*ENTRIES SUPPLIED*

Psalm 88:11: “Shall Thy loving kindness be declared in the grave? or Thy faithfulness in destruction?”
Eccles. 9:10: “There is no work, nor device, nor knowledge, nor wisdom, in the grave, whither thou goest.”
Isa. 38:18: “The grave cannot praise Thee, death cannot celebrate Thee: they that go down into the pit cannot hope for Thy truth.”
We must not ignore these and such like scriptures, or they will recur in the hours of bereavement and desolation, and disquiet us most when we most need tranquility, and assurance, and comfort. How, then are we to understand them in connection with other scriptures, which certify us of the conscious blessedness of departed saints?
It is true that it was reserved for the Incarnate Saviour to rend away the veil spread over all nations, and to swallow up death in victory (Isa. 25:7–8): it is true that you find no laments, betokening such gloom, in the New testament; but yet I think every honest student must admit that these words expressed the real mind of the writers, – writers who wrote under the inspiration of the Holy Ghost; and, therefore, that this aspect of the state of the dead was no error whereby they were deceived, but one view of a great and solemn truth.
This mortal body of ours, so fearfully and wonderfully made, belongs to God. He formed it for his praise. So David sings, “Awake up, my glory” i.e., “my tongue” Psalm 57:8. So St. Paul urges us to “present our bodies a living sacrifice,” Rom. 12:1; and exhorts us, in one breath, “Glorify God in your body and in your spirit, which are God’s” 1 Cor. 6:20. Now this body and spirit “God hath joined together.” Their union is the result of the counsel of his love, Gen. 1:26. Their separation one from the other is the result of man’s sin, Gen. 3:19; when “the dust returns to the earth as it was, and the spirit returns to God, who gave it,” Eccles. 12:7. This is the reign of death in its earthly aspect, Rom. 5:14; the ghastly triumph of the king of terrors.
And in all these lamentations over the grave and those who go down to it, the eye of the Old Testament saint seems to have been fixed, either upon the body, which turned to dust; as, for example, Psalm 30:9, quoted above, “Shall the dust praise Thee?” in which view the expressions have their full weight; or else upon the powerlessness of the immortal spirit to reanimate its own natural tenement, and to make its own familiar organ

* * *

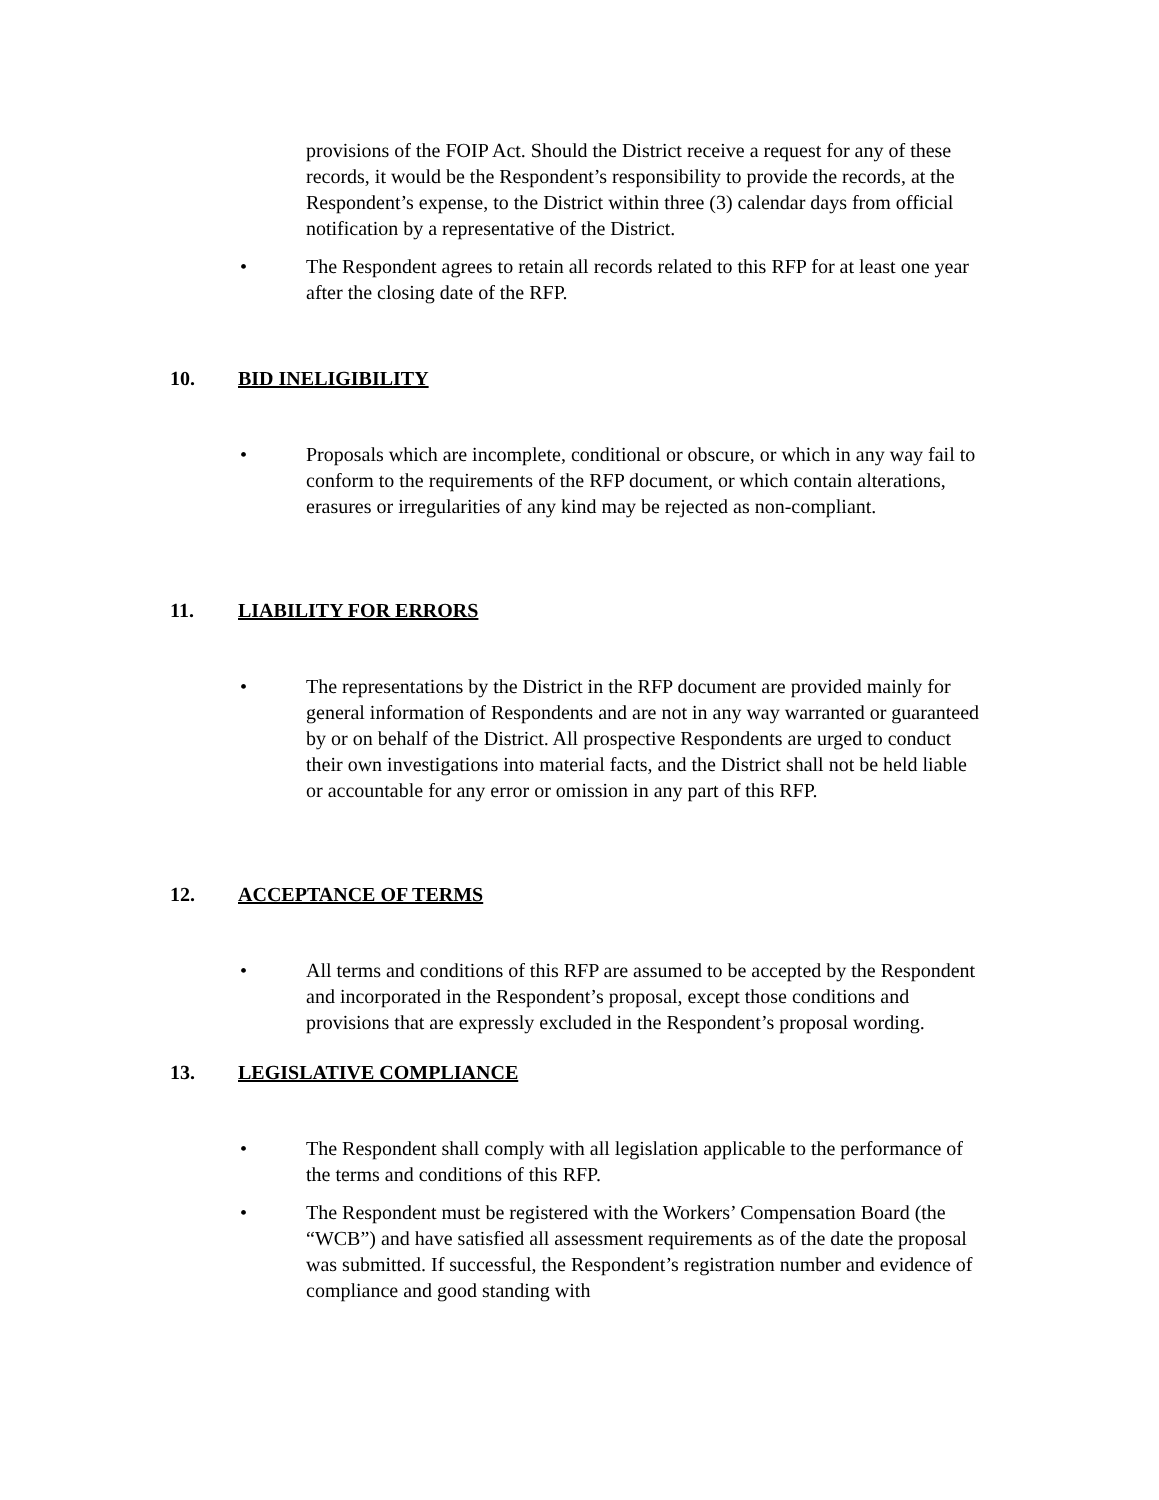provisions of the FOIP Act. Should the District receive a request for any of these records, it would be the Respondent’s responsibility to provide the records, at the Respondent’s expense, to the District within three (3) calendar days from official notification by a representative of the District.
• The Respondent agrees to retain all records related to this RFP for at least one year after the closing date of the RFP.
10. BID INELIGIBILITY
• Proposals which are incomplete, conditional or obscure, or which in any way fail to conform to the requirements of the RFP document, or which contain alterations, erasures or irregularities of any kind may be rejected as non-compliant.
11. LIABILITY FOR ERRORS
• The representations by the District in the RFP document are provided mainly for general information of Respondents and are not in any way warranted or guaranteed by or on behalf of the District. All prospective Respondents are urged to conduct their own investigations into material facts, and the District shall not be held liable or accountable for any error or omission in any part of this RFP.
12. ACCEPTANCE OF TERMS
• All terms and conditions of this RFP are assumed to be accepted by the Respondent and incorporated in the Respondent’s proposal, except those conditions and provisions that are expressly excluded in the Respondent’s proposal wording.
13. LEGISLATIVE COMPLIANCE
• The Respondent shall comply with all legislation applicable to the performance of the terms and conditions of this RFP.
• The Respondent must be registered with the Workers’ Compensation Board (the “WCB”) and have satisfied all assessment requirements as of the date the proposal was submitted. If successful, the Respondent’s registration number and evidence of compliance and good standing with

*PROBLEM REQUIREMENTS*
Search the listing above for the lines with "part of this RFP." and "conditions of this RFP.", then output those lines and all lines between them exactly.

*EXERCISE ANSWER*
• The representations by the District in the RFP document are provided mainly for general information of Respondents and are not in any way warranted or guaranteed by or on behalf of the District. All prospective Respondents are urged to conduct their own investigations into material facts, and the District shall not be held liable or accountable for any error or omission in any part of this RFP.
12. ACCEPTANCE OF TERMS
• All terms and conditions of this RFP are assumed to be accepted by the Respondent and incorporated in the Respondent’s proposal, except those conditions and provisions that are expressly excluded in the Respondent’s proposal wording.
13. LEGISLATIVE COMPLIANCE
• The Respondent shall comply with all legislation applicable to the performance of the terms and conditions of this RFP.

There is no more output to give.